Pada hasil percobaan diperoleh bahwa keefektifan pelarut organik metanol lebih
besar dibandingkan dengan asetonitril.
Ekstraksi
cair-cair merupakan salah satu metode untuk melakukan pengendapan protein,
Proses ini digunakan secara teknis dalam skala besar misalnya untuk memperoleh
vitamin, antibiotika, bahan-bahan penyedap, produk-produk minyak bumi dan
garam-garam, logam. Proses inipun digunakan untuk membersihkan air limbah dan
larutan ekstrak hasil ekstraksi padat cair.
Ekstraksi
cair-cair terutama digunakan, bila pemisahan campuran dengan cara destilasi
tidak mungkin dilakukan (misalnya karena pembentukan aseotrop atau karena
kepekaannya terhadap panas) atau tidak ekonomis. Seperti ekstraksi padat-cair,
ekstraksi cair-cair selalu terdiri atas sedikitnya dua tahap, yaltu pencampuran
secara intensif bahan pada saat
pencampuran terjadi perpindahan massa, yaitu ekstrak meninggalkan pelarut yang
pertama (media pembawa) dan masuk ke dalam pelarut kedua (media ekstraksi).

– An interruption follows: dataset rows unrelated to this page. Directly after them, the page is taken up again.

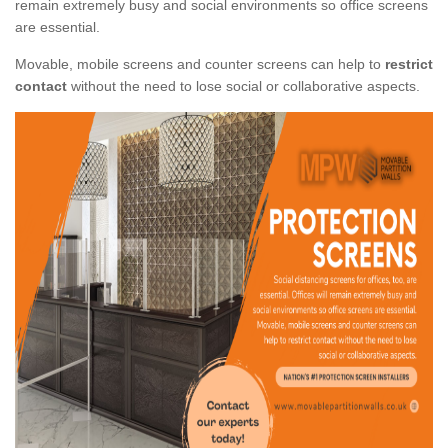
remain extremely busy and social environments so office screens
are essential.
Movable, mobile screens and counter screens can help to
restrict
contact
without the need to lose social or collaborative aspects.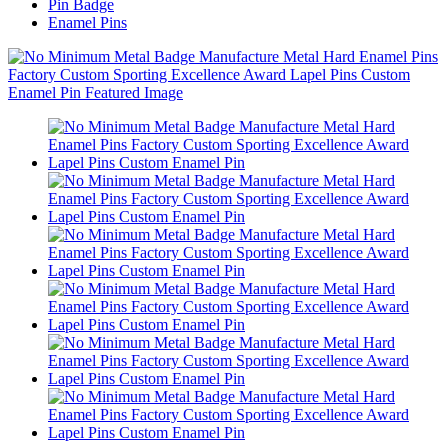
Pin Badge
Enamel Pins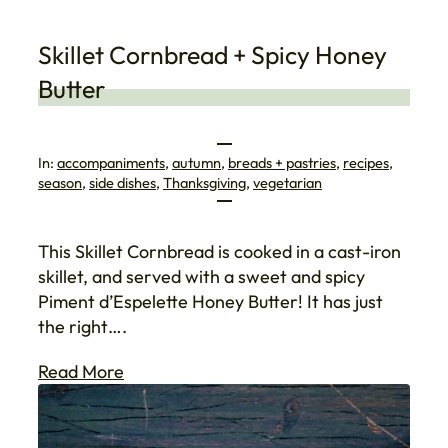
Skillet Cornbread + Spicy Honey
Butter
In:
accompaniments
, 
autumn
, 
breads + pastries
, 
recipes
, 
season
, 
side dishes
, 
Thanksgiving
, 
vegetarian
This Skillet Cornbread is cooked in a cast-iron
skillet, and served with a sweet and spicy
Piment d’Espelette Honey Butter! It has just
the right….
Read More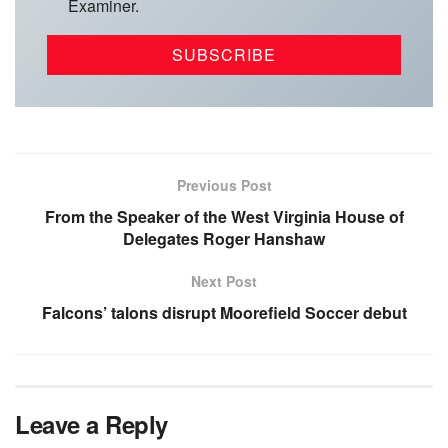
Examiner.
Previous Post
From the Speaker of the West Virginia House of
Delegates Roger Hanshaw
Next Post
Falcons’ talons disrupt Moorefield Soccer debut
Leave a Reply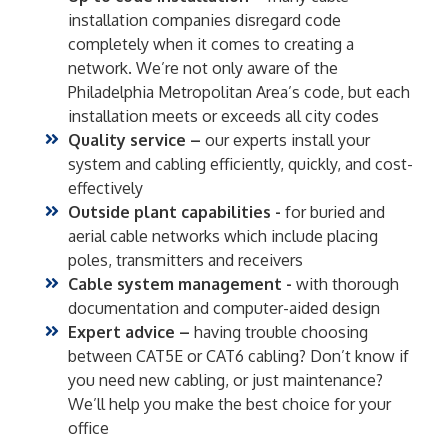
installation companies disregard code
completely when it comes to creating a
network. We’re not only aware of the
Philadelphia Metropolitan Area’s code, but each
installation meets or exceeds all city codes
Quality service –
our experts install your
system and cabling efficiently, quickly, and cost-
effectively
Outside plant capabilities -
for buried and
aerial cable networks which include placing
poles, transmitters and receivers
Cable system management -
with thorough
documentation and computer-aided design
Expert advice –
having trouble choosing
between CAT5E or CAT6 cabling? Don’t know if
you need new cabling, or just maintenance?
We’ll help you make the best choice for your
office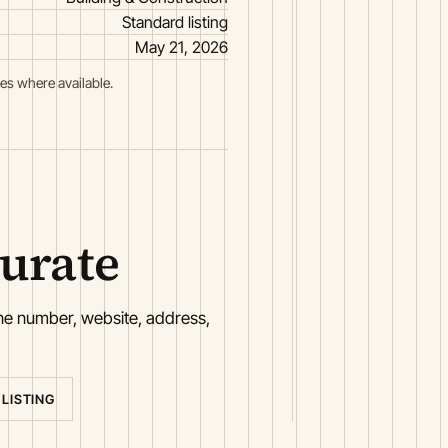
Standard listing
May 21, 2026
es where available.
curate
one number, website, address,
 LISTING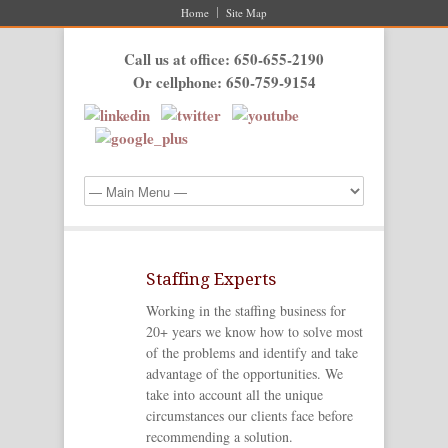
Home
Site Map
Call us at office: 650-655-2190
Or cellphone: 650-759-9154
Staffing Experts
Working in the staffing business for
20+ years we know how to solve most
of the problems and identify and take
advantage of the opportunities. We
take into account all the unique
circumstances our clients face before
recommending a solution.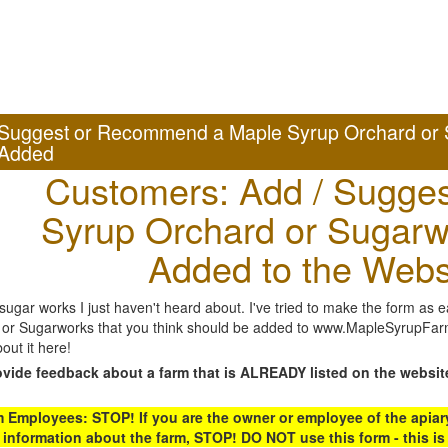
Suggest or Recommend a Maple Syrup Orchard or 
Added
Customers: Add / Sugges
Syrup Orchard or Sugarw
Added to the Webs
gar works I just haven't heard about. I've tried to make the form as ea
or Sugarworks that you think should be added to www.MapleSyrupFarms
out it here!
ovide feedback about a farm that is ALREADY listed on the websit
Employees: STOP! If you are the owner or employee of the apiary,
 information about the farm, STOP! DO NOT use this form - this is 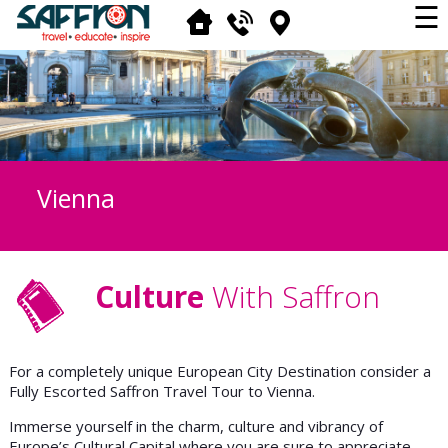
☰
Vienna
Culture
With Saffron
For a completely unique European City Destination consider a
Fully Escorted Saffron Travel Tour to Vienna.
Immerse yourself in the charm, culture and vibrancy of
Europe’s Cultural Capital where you are sure to appreciate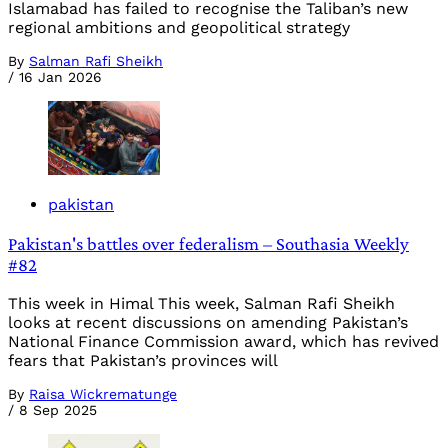
Islamabad has failed to recognise the Taliban’s new
regional ambitions and geopolitical strategy
By
Salman Rafi Sheikh
/
16 Jan 2026
pakistan
Pakistan's battles over federalism – Southasia Weekly
#82
This week in Himal This week, Salman Rafi Sheikh
looks at recent discussions on amending Pakistan’s
National Finance Commission award, which has revived
fears that Pakistan’s provinces will
By
Raisa Wickrematunge
/
8 Sep 2025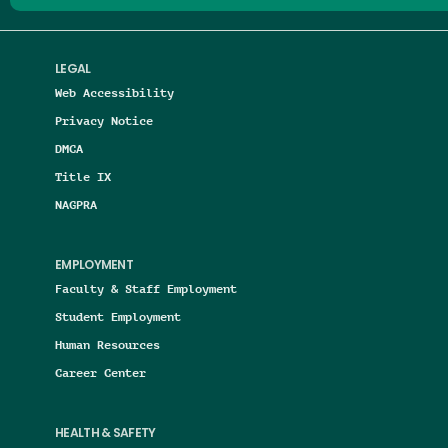
LEGAL
Web Accessibility
Privacy Notice
DMCA
Title IX
NAGPRA
EMPLOYMENT
Faculty & Staff Employment
Student Employment
Human Resources
Career Center
HEALTH & SAFETY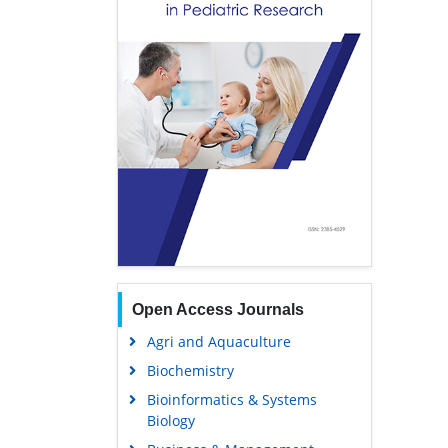
Open Access Journals
Agri and Aquaculture
Biochemistry
Bioinformatics & Systems
Biology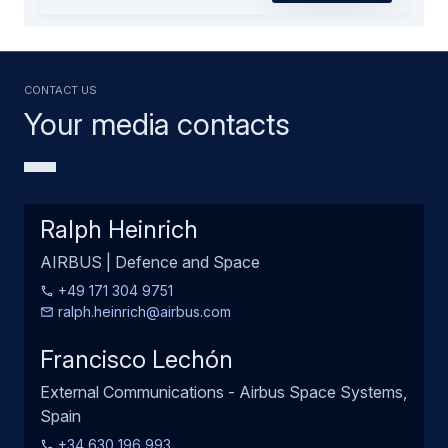
Contact us
Your media contacts
Ralph Heinrich
AIRBUS | Defence and Space
+49 171 304 9751
ralph.heinrich@airbus.com
Francisco Lechón
External Communications - Airbus Space Systems,
Spain
+34 630 196 993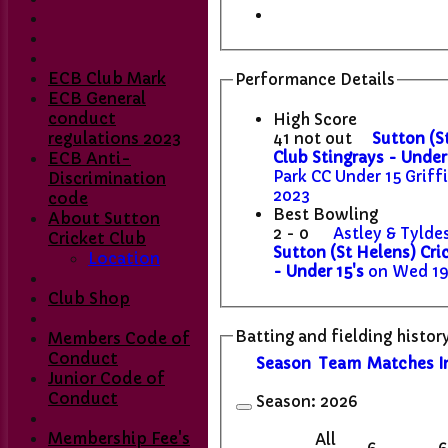
ECB Club Mark
Performance Details
ECB General
conduct
High Score
41 not out
Sutton (S
regulations 2023
Club Stingrays - Under
ECB Anti-
Park CC Under 15 Grif
Discrimination
2023
code
Best Bowling
About Sutton
2 - 0
Astley & Tylde
Cricket Club
Sutton (St Helens) Cri
Location
- Under 15's
on Wed 19
Club Shop
Batting and fielding histor
Members Code of
Conduct
Season
Team
M
atches
I
Junior Code of
Conduct
Season:
2026
Membership Fee's
All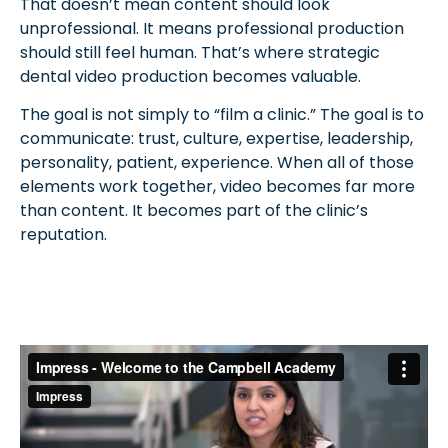
That doesn’t mean content should look
unprofessional. It means professional production
should still feel human. That’s where strategic
dental video production becomes valuable.
The goal is not simply to “film a clinic.” The goal is to
communicate: trust, culture, expertise, leadership,
personality, patient, experience. When all of those
elements work together, video becomes far more
than content. It becomes part of the clinic’s
reputation.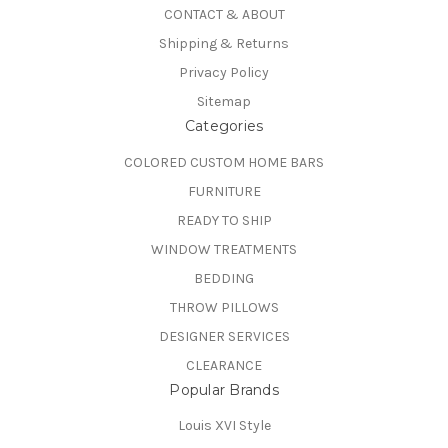
CONTACT & ABOUT
Shipping & Returns
Privacy Policy
Sitemap
Categories
COLORED CUSTOM HOME BARS
FURNITURE
READY TO SHIP
WINDOW TREATMENTS
BEDDING
THROW PILLOWS
DESIGNER SERVICES
CLEARANCE
Popular Brands
Louis XVI Style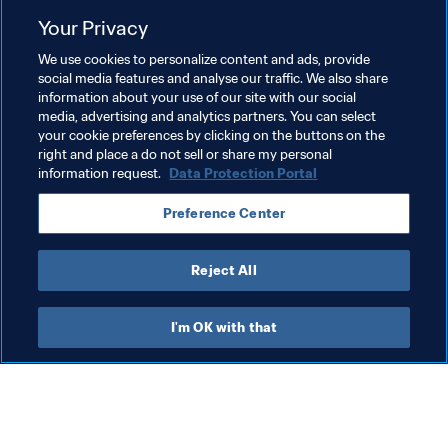
Your Privacy
Related Topics
We use cookies to personalize content and ads, provide
social media features and analyse our traffic. We also share
information about your use of our site with our social
Organisation
Organisation
Spain
UEFA
media, advertising and analytics partners. You can select
your cookie preferences by clicking on the buttons on the
Mexico
CONCACAF
right and place a do not sell or share my personal
information request.
Data Protection Portal
Preference Center
Reject All
Organisation
I'm OK with that
Organisation
Org
Organisation
Br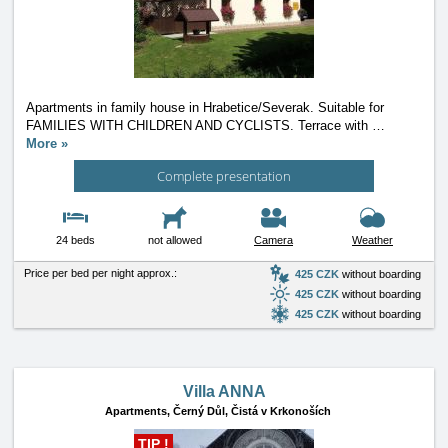
Apartments in family house in Hrabetice/Severak. Suitable for
FAMILIES WITH CHILDREN AND CYCLISTS. Terrace with
…
More »
Complete presentation
24 beds
not allowed
Camera
Weather
Price per bed per night approx.:
425 CZK
without boarding
425 CZK
without boarding
425 CZK
without boarding
Villa ANNA
Apartments,
Černý Důl, Čistá v Krkonoších
TIP !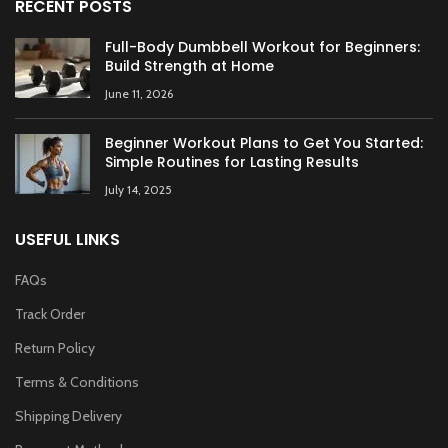
RECENT POSTS
Full-Body Dumbbell Workout for Beginners:
Build Strength at Home
June 11, 2026
Beginner Workout Plans to Get You Started:
Simple Routines for Lasting Results
July 14, 2025
USEFUL LINKS
FAQs
Track Order
Return Policy
Terms & Conditions
Shipping Delivery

Sebagai syarat ekstraksi ini, bahan ekstraksi dan pelarut tidak saling melarut
(atau hanya dalam daerah yang sempit). Agar terjadi perpindahan masa yang baik
yang berarti performansi ekstraksi yang besar haruslah diusahakan agar terjadi
bidang kontak yang seluas mungkin di antara kedua cairan tersebut. Untuk itu
salah satu cairan distribusikan menjadi tetes-tetes kecil (misalnya dengan
bantuan perkakas pengaduk).
Kesimpulan
1.
Protein dapat mengganggu dalam penentuan kadar obat
dalam proses analisa.
2.
Protein dapat merusak kolom HPLC.
3.
Semakin tinggi absorbansi maka semakin tinggi pula
kadar protein di dalam larutan
4.
Zat pengendap protein paling baik adalah TCA (tricloro asetat) dengan nilai absorbansi sebesar 1,3.
5.
Campuran zat protein yang paling baik adalah asetonitril dengan TCA dengan nilai
absorbansi 0,3.
6.
Campuran zat pengendap lebih efektif dalam
mendenaturasi protein daripada menggunakan zat pengendap secara tunggal.